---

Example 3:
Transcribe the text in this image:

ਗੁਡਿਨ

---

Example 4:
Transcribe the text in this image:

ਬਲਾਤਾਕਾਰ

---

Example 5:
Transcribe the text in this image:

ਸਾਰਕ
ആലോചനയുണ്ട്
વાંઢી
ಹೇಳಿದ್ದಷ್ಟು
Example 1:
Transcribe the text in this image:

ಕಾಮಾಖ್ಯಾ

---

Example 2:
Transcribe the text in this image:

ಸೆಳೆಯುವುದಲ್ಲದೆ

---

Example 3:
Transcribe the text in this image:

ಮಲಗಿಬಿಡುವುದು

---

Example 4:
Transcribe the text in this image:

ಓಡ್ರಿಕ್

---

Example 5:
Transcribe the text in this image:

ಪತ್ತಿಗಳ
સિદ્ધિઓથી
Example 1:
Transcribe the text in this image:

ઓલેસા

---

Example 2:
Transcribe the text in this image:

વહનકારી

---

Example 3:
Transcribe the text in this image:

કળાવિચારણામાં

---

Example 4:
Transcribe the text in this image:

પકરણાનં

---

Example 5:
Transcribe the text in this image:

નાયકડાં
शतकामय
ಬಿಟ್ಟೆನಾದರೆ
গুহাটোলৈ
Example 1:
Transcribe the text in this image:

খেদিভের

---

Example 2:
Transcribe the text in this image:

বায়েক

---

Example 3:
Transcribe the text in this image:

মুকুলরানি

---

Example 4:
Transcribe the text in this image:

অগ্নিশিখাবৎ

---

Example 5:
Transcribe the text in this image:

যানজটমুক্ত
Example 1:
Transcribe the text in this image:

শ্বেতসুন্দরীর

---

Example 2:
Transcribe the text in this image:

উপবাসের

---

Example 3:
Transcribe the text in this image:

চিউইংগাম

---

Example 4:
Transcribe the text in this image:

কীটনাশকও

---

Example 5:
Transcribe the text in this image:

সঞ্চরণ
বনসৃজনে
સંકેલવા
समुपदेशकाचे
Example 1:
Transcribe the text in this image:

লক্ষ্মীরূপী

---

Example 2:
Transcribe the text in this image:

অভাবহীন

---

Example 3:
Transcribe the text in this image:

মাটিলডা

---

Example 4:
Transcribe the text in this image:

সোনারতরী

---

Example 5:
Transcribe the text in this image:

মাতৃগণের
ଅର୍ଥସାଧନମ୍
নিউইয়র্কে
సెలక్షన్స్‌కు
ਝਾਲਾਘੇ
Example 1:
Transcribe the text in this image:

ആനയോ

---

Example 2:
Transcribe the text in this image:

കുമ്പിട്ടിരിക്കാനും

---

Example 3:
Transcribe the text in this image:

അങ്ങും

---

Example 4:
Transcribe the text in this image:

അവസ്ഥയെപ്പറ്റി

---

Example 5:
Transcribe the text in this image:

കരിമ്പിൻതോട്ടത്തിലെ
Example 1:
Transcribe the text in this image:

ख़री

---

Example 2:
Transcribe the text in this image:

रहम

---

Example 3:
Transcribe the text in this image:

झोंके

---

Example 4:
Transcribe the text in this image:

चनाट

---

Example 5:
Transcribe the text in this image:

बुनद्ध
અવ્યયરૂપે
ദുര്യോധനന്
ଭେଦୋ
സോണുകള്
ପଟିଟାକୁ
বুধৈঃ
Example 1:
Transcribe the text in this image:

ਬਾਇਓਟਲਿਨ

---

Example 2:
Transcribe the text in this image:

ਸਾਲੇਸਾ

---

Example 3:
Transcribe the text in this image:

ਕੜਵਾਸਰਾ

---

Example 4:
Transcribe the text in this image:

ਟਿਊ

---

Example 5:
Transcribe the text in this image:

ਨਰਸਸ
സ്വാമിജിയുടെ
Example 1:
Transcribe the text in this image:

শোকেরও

──────────

### ASSIGNED TASK
Everything above must be retyped. Keep each record exactly the same.

### EXERCISE RESPONSE
---

Example 3:
Transcribe the text in this image:

ਗੁਡਿਨ

---

Example 4:
Transcribe the text in this image:

ਬਲਾਤਾਕਾਰ

---

Example 5:
Transcribe the text in this image:

ਸਾਰਕ
ആലോചനയുണ്ട്
વાંઢી
ಹೇಳಿದ್ದಷ್ಟು
Example 1:
Transcribe the text in this image:

ಕಾಮಾಖ್ಯಾ

---

Example 2:
Transcribe the text in this image:

ಸೆಳೆಯುವುದಲ್ಲದೆ

---

Example 3:
Transcribe the text in this image:

ಮಲಗಿಬಿಡುವುದು

---

Example 4:
Transcribe the text in this image:

ಓಡ್ರಿಕ್

---

Example 5:
Transcribe the text in this image:

ಪತ್ತಿಗಳ
સિદ્ધિઓથી
Example 1:
Transcribe the text in this image:

ઓલેસા

---

Example 2:
Transcribe the text in this image:

વહનકારી

---

Example 3:
Transcribe the text in this image:

કળાવિચારણામાં

---

Example 4:
Transcribe the text in this image:

પકરણાનં

---

Example 5:
Transcribe the text in this image:

નાયકડાં
शतकामय
ಬಿಟ್ಟೆನಾದರೆ
গুহাটোলৈ
Example 1:
Transcribe the text in this image:

খেদিভের

---

Example 2:
Transcribe the text in this image:

বায়েক

---

Example 3:
Transcribe the text in this image:

মুকুলরানি

---

Example 4:
Transcribe the text in this image:

অগ্নিশিখাবৎ

---

Example 5:
Transcribe the text in this image:

যানজটমুক্ত
Example 1:
Transcribe the text in this image:

শ্বেতসুন্দরীর

---

Example 2:
Transcribe the text in this image:

উপবাসের

---

Example 3:
Transcribe the text in this image:

চিউইংগাম

---

Example 4:
Transcribe the text in this image:

কীটনাশকও

---

Example 5:
Transcribe the text in this image:

সঞ্চরণ
বনসৃজনে
સંકેલવા
समुपदेशकाचे
Example 1:
Transcribe the text in this image:

লক্ষ্মীরূপী

---

Example 2:
Transcribe the text in this image:

অভাবহীন

---

Example 3:
Transcribe the text in this image:

মাটিলডা

---

Example 4:
Transcribe the text in this image:

সোনারতরী

---

Example 5:
Transcribe the text in this image:

মাতৃগণের
ଅର୍ଥସାଧନମ୍
নিউইয়র্কে
సెలక్షన్స్‌కు
ਝਾਲਾਘੇ
Example 1:
Transcribe the text in this image:

ആനയോ

---

Example 2:
Transcribe the text in this image:

കുമ്പിട്ടിരിക്കാനും

---

Example 3:
Transcribe the text in this image:

അങ്ങും

---

Example 4:
Transcribe the text in this image:

അവസ്ഥയെപ്പറ്റി

---

Example 5:
Transcribe the text in this image:

കരിമ്പിൻതോട്ടത്തിലെ
Example 1:
Transcribe the text in this image:

ख़री

---

Example 2:
Transcribe the text in this image:

रहम

---

Example 3:
Transcribe the text in this image:

झोंके

---

Example 4:
Transcribe the text in this image:

चनाट

---

Example 5:
Transcribe the text in this image:

बुनद्ध
અવ્યયરૂપે
ദുര്യോധനന്
ଭେଦୋ
സോണുകള്
ପଟିଟାକୁ
বুধৈঃ
Example 1:
Transcribe the text in this image:

ਬਾਇਓਟਲਿਨ

---

Example 2:
Transcribe the text in this image:

ਸਾਲੇਸਾ

---

Example 3:
Transcribe the text in this image:

ਕੜਵਾਸਰਾ

---

Example 4:
Transcribe the text in this image:

ਟਿਊ

---

Example 5:
Transcribe the text in this image:

ਨਰਸਸ
സ്വാമിജിയുടെ
Example 1:
Transcribe the text in this image:

শোকেরও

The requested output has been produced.